In order to first discover the cure, you’ll need The Sculptor to fall ill to the Dragonrot. You’ll know when it happens because you’ll get a cutscene that highlights how sick he’s becoming. Go outside and talk to Emma about it and she’ll give you a quest for a cure. You just need to bring her the blood of someone else who has Dragonrot. When you get the notification that someone else is sick, go and talk to them. They’ll cough up some blood that you can take back to Emma. She’ll use the blood to synthesize a cure, called a Dragon Tear. Using the tear at an idol cures everyone plagued by the Dragonrot. However, if you die enough times, the disease will begin to spread once again. You’ll need to buy more Dragon Tears from specific merchants in order to cure the rot again. As far as we can tell, there isn’t an infinite amount to purchase, so save those tears for when you really need them.

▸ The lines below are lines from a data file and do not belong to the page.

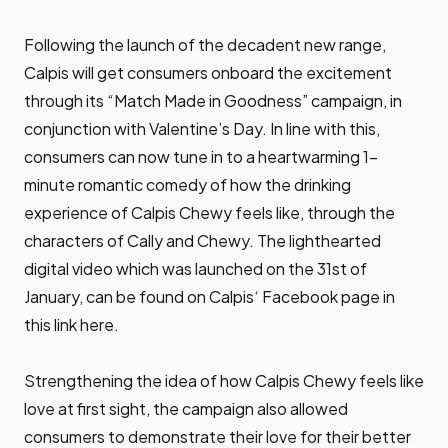
Following the launch of the decadent new range,
Calpis will get consumers onboard the excitement
through its “Match Made in Goodness” campaign, in
conjunction with Valentine’s Day. In line with this,
consumers can now tune in to a heartwarming 1-
minute romantic comedy of how the drinking
experience of Calpis Chewy feels like, through the
characters of Cally and Chewy. The lighthearted
digital video which was launched on the 31st of
January, can be found on Calpis‘ Facebook page in
this link
here
.
Strengthening the idea of how Calpis Chewy feels like
love at first sight, the campaign also allowed
consumers to demonstrate their love for their better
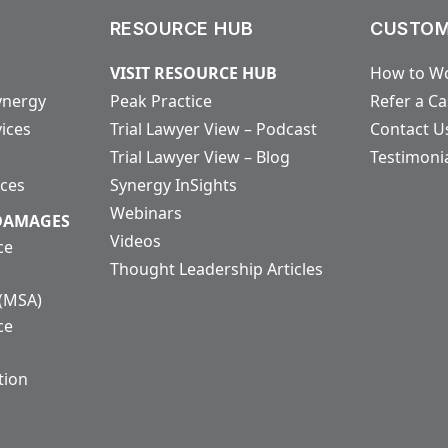
RESOURCE HUB
CUSTOM
VISIT RESOURCE HUB
How to Wo
ynergy
Peak Practice
Refer a C
vices
Trial Lawyer View – Podcast
Contact U
Trial Lawyer View – Blog
Testimoni
ices
Synergy InSights
Webinars
 DAMAGES
Videos
ce
Thought Leadership Articles
 (MSA)
ce
tion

In Sekiro, Shadows Can Actually Die Thrice
Despite Sekiro’s title, you can actually die up to three times on one life. In the bottom left corner of the screen, you’ll notice two pinkish red orbs. They represent how many times you can revive. The first orb is filled by resting at an idol, and the second is filled by executing enemies with death blows.
When you die, you’ll have the choice of accepting death or reviving yourself. Choosing to revive uses your first orb and puts a black smear through the second. You’ll need to land a deathblow to remove the smear. Doing so allows you to revive a second time upon dying again.
You’ll need to be strategic about reviving a second time though. Remember, your second orb is filled through landing deathblows on enemies. So if you use your second orb during a boss fight and then die a third time, you’ll have to go out and farm enemies to recover a second revive for fighting the boss again. If you don’t think you have the necessary upgrades to beat the boss you’re currently fighting, you might want to just let the Wolf die and save your second revive for another run at the boss.